I'm not misunderstanding the point of the articles I'm merely stating that those who quote the articles to ridicule those parents who see fish oils or brain gym genuinely helping their child need to think before they speak.

MigratingCoconuts · 27/03/2011 09:43

If that's what you feel, then fair enough. That is a shame though, as i think that has got in the way of what the article is attempting to achieve

IndigoBell · 27/03/2011 10:03

MigratingCocounuts - but the converse is also true. Please also give some consideration to those who are needlessly suffering from Asthma, ASD, ADHD, Dyspraxia, Dyslexia.....

On both sides terrible mistakes have been, and are being, made.

I very strongly agree with mrz, that these articles are more often used to ridicule parents and make them feel bad, then to try and improve scientific research.

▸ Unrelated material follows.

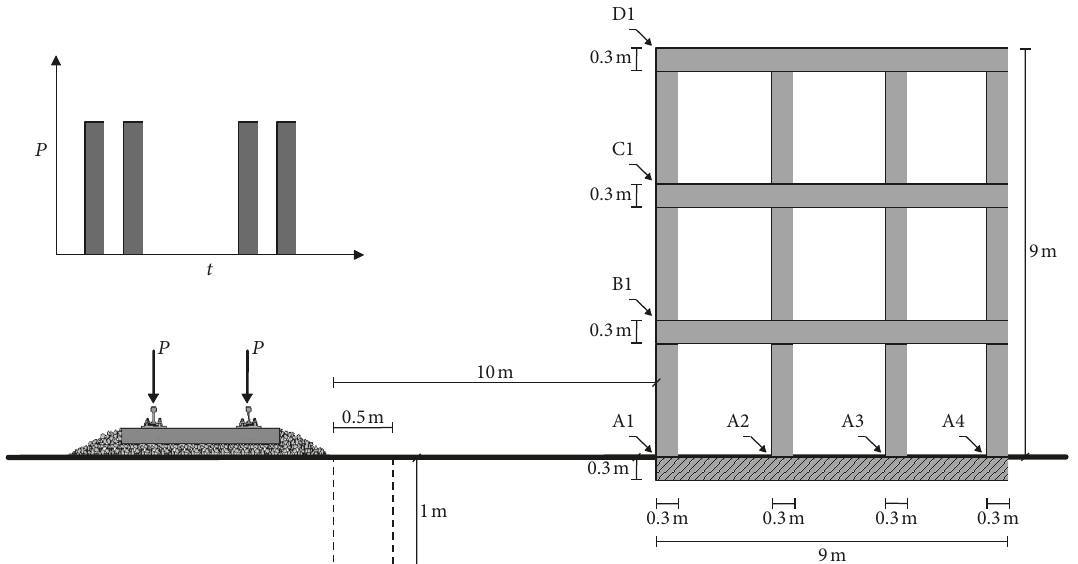
Figure 1: Scheme of the track-soil-building setup and the applied load.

Even on the SN board which is normally so supportive 'bad science' is quoted every so often. When it really, really shouldn't be.

MigratingCoconuts · 27/03/2011 19:20

I respect you both hugely but I am feelling that we have reached the end of this little debate and will have to leave disagreeing. Thank you for your points of view though.

I don't believe I have ever personally ridiculed anyone for trying something they believe will help nor have I said anything on this thread about disagreeing with that part of your posts.

However, I will always support scientific rigor before a claim can be taken as proven and that for me is the key. I loathe it when the 'its scientifically proven' claim is used falsely, especially if it is for marketing purposes.